Petitioner's preclusion from commencing an action in court, once she filed her complaint with DHR, encompasses any judicial action based on the same incidents of claimed discriminatory conduct as in her DHR complaint. Emil v. Dewey, 49 N.Y.2d 968, 969 (1980); Benjamin v. New York City Dept. of Health, 57 AD3d 403, 404 (1st Dep't 2008); Brown v. Wright, 226 A.D.2d 570, 571 (2d Dep't 1996); Ehrlich v. Kantor, 213 A.D.2d 447 (2d Dep't 1995). She is deprived of her judicial “cause of action,” N.Y. Exec. Law § 297(9); Hirsch v. Morban Stanley & Co., 239 A.D.2d 466, 467 (2d Dep't 1997); Brown v. Wright, 226 A.D.2d at 571, even if her judicial action claimed a different form of discrimination, such as national origin or disability, or arbitrary conduct not claimed in her DHR complaint, and even if her judicial action is against additional parties not named in the DHR complaint, as this proceeding is. Benjamin v. New York City Dept. of Health, 57 AD3d at 404;Hirsch v. Morban Stanley & Co., 239 A.D.2d at 468;Craig–Oriol v.. Mount Sinai Hosp., 201 A.D.2d 449, 450 (2d Dep't 1994); James v. Coughlin, 124 A.D.2d 728, 730 (2d Dep't 1986).
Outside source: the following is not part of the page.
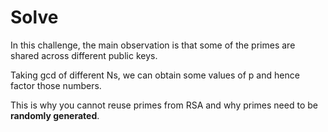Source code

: # Solve

In this challenge, the main observation is that some of the primes are shared across different public keys.

Taking gcd of different Ns, we can obtain some values of p and hence factor those numbers.

This is why you cannot reuse primes from RSA and why primes need to be **randomly generated**.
Especially since the DHR proceedings and determination referred to the Lehman College faculty members named in this proceeding, see Hirsch v. Morban Stanley & Co., 239 A.D.2d at 468, there is sufficient identity between the claims against these respondents here and the claims before DHR to preclude petitioner's “right to sue” the faculty members in this proceeding. James v. Coughlin, 124 A.D.2d at 729.See Benjamin v. New York City Dept. of Health, 57 AD3d at 404;Bhagalia v. State of New York, 228 A.D.2d 882, 883 (3d Dep't 1996); Ehrlich v. Kantor, 213 A.D.2d 447;Craig–Oriol v. Mount Sinai Hosp., 201 A.D.2d at 450. Petitioner chose the benefit of DHR's hearing and determination of her claims on their merits, “with the advantages of less expense and swifter resolution” than had she originally sued in a judicial forum, and may not change that course now, by suing the faculty members in addition to Lehman College. Magini v. Otnorp, Ltd., 180 A.D.2d 476, 477 (1st Dep't 1992).
III. CONCLUSION
Because (1) no party opposes the dismissal of respondents Eschenauer, Deveaux, Bradley, and Lehman College, (2) Lehman College is an unnecessary party, and (3) Eschenauer, Deveaux, and Bradley are both unnecessary and impermissible parties in this proceeding, the court grants these four respondents' motion to dismiss them from the proceeding. C.P.L.R. §§ 1001(a), 3211(a)(7). This decision constitutes the court's order and judgment dismissing the petition against these respondents, C.P.L.R. §§ 409(b), 7806, and is without prejudice to petitioner's proceeding against respondent New York State Division of Human Rights.